Aligos CEO Discusses Progress on Developing HBV Treatments

Hepatitis B

Diseases and viruses can develop resistance to different therapies and it’s for that reason that Aligos Therapeutics is developing three different treatments for hepatitis B.

Aligos Therapeutics Chief Executive Officer Lawrence Blatt told BioSpace that the different assets in development address different components of the infection. Having combination therapies is something of a necessity with a virus like hepatitis B, he said. The importance of combination therapies was something drug developers learned when investigating treatments for HIV. Blatt said monotherapies proved largely ineffective and the virus developed immunities against the medications.

“Only when we had triple therapies did we see the responses we’re seeing today,” Blatt said.

And that’s what Blatt and the Aligos team hopes to see in HBV. The three assets are designed to work together to deliver a hoped-for best response. For HBV, Aligos is developing a capsid assembly modulator (CAM), a small molecule allosteric inhibitor, an S-antigen Transport-inhibiting oligonucleotides Polymer (STOP), which has an undetermined mechanism of action and an antisense oligonucleotides, which bind to complementary messenger RNAs (mRNAs) and trigger their degradation via the enzyme Ribonuclease H. In combination, Blatt said the assets have demonstrated “synergistic knockdown” in preclinical studies and the company is hoping that will “bode well” when the products enter the clinic in 2020. Case in point, with the CAM asset, Blatt said Aligos had demonstrated the highest potency of any CAM currently in the clinic.

Looking at the company’s future development plans in HBV, Blatt said the plan is to move the three assets into the clinic for monotherapy study in 2020 and then begin combination studies. His hope with the in-house developed therapies is to find a regimen that will “achieve a sustained functional cure in HBV.” The planned timeline is for the STOP asset to enter the clinic in the second quarter of 2020, the CAM asset to enter in the third quarter and the ASO asset by the end of the fourth quarter.

Hepatitis B is a liver infection caused by the hepatitis B virus. Signs and symptoms of hepatitis B include abdominal pain, fever, joint pain, loss of appetite, nausea, weakness and fatigue, and a yellowing of the skin. If the infection becomes chronic, meaning it lasts for longer than six months, it can lead to liver failure, liver cancer or cirrhosis of the liver. Multiple companies are working on treatments for chronic hepatitis B. Gilead Sciences, which developed drugs that delivered a functional cure for hepatitis C, is developing Vemlidy for chronic hepatitis B. Roche and Dicerna teamed up to develop an RNA interference (RNAi) treatment for chronic HBV. Earlier this year, Janssen Pharmaceuticals showed off data from an ongoing Phase I/II clinical study of JNJ-3989, an RNAi asset in HBV. Janssen’s product targets the hepatitis RNA specifically and stops it from making surface antigens. GlaxoSmithKline licensed an Ionis-developed treatment for people with chronic hepatitis B virus (CHB) infection following positive Phase II results.

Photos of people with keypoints
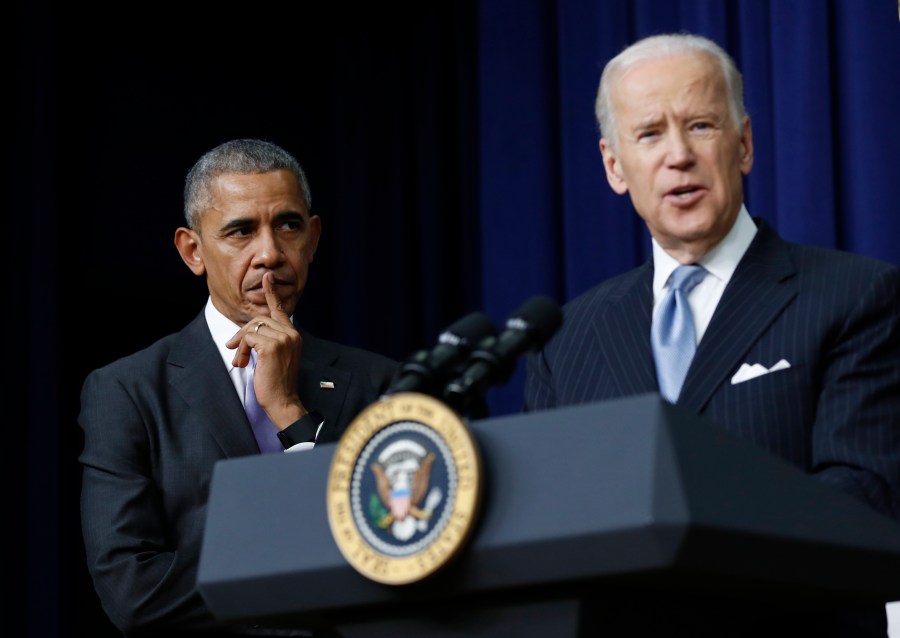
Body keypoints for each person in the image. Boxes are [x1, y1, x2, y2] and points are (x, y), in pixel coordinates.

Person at [523, 33, 900, 637]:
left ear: (744, 144)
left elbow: (860, 501)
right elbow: (550, 531)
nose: (678, 155)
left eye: (700, 125)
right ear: (614, 166)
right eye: (649, 134)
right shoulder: (565, 338)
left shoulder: (856, 297)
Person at [78, 138, 401, 637]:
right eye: (240, 231)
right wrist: (307, 582)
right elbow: (133, 592)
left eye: (288, 225)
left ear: (313, 239)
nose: (269, 254)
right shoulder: (126, 391)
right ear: (192, 251)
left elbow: (396, 544)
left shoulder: (384, 383)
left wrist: (292, 414)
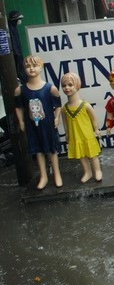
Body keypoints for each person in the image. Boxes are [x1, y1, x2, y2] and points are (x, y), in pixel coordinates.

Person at [14, 55, 62, 190]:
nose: (31, 69)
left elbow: (58, 105)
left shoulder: (50, 88)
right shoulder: (21, 90)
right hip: (32, 126)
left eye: (34, 66)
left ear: (41, 67)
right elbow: (18, 107)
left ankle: (57, 174)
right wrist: (21, 121)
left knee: (52, 150)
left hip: (48, 124)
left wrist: (57, 117)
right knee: (38, 151)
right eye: (28, 66)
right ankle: (43, 176)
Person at [60, 72, 102, 183]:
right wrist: (67, 133)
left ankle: (97, 171)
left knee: (93, 154)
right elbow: (65, 122)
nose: (67, 88)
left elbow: (93, 118)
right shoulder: (64, 109)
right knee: (81, 155)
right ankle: (87, 172)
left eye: (70, 85)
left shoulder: (85, 105)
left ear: (77, 86)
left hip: (87, 134)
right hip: (75, 136)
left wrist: (96, 129)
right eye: (64, 86)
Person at [7, 10, 26, 81]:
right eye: (19, 19)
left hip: (17, 53)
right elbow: (13, 41)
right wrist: (17, 53)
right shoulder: (10, 28)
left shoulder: (13, 27)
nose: (20, 21)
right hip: (16, 54)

_CHECK YOUR UNDERSTANDING_
[a] Reproduce the section of the Aligos article that opens with "Diseases and viruses" and closes with "against the medications.".
[b] According to the Aligos article, when is the STOP asset planned to enter the clinic?
[c] Carry the article about Aligos and its hepatitis B treatments forward from its last sentence.

_RESPONSES TO THE EXERCISE_
[a]
Diseases and viruses can develop resistance to different therapies and it’s for that reason that Aligos Therapeutics is developing three different treatments for hepatitis B.

Aligos Therapeutics Chief Executive Officer Lawrence Blatt told BioSpace that the different assets in development address different components of the infection. Having combination therapies is something of a necessity with a virus like hepatitis B, he said. The importance of combination therapies was something drug developers learned when investigating treatments for HIV. Blatt said monotherapies proved largely ineffective and the virus developed immunities against the medications.

[b] In the second quarter of 2020.

[c]
In addition to hepatitis B, Aligos is also developing a therapy for nonalcoholic steatohepatitis (NASH). At the Liver Meeting in South San Francisco last month, the company presented data highlighting the preclinical performance of its thyroid hormone receptor beta (THR-β) agonist for NASH. The asset, ALG-055009, reduced cholesterol in a pronounced and sustained fashion after a single dose and demonstrated excellent bioavailability when administered orally, the company said. Like the HBV assets, Aligos is planning on taking the NASH product into the clinic soon. However, unlike the HBV assets, Blatt said the company will likely look at finding a development partner for ALG-055009. Blatt said the company is in talks with some companies, but, as could be expected, Blatt did not disclose what companies Aligos is in talks with for a partnership deal. In the NASH space, there are numerous players, particularly given the fact that there are no as-of-yet approved treatments for the disease. Gilead is working in the space. The Foster City, Calif.-based company has selonsertib, firsocostat and cilfexor in various combinations to treat NASH in several clinical trials. Other companies, such as Genentech, Curis, Viking Therapeutics, Intercept Pharma and more are also tackling the disease.

NASH is estimated to affect more than 16 million people in the U.S. alone. If untreated, NASH patients face serious consequences, including end-stage liver disease, liver cancer and the need for liver transplantation. Current treatment standards for NASH are lifestyle changes, including diet, weight loss and exercise. GlobalData speculated the NASH market will hit $18.3 billion by 2026.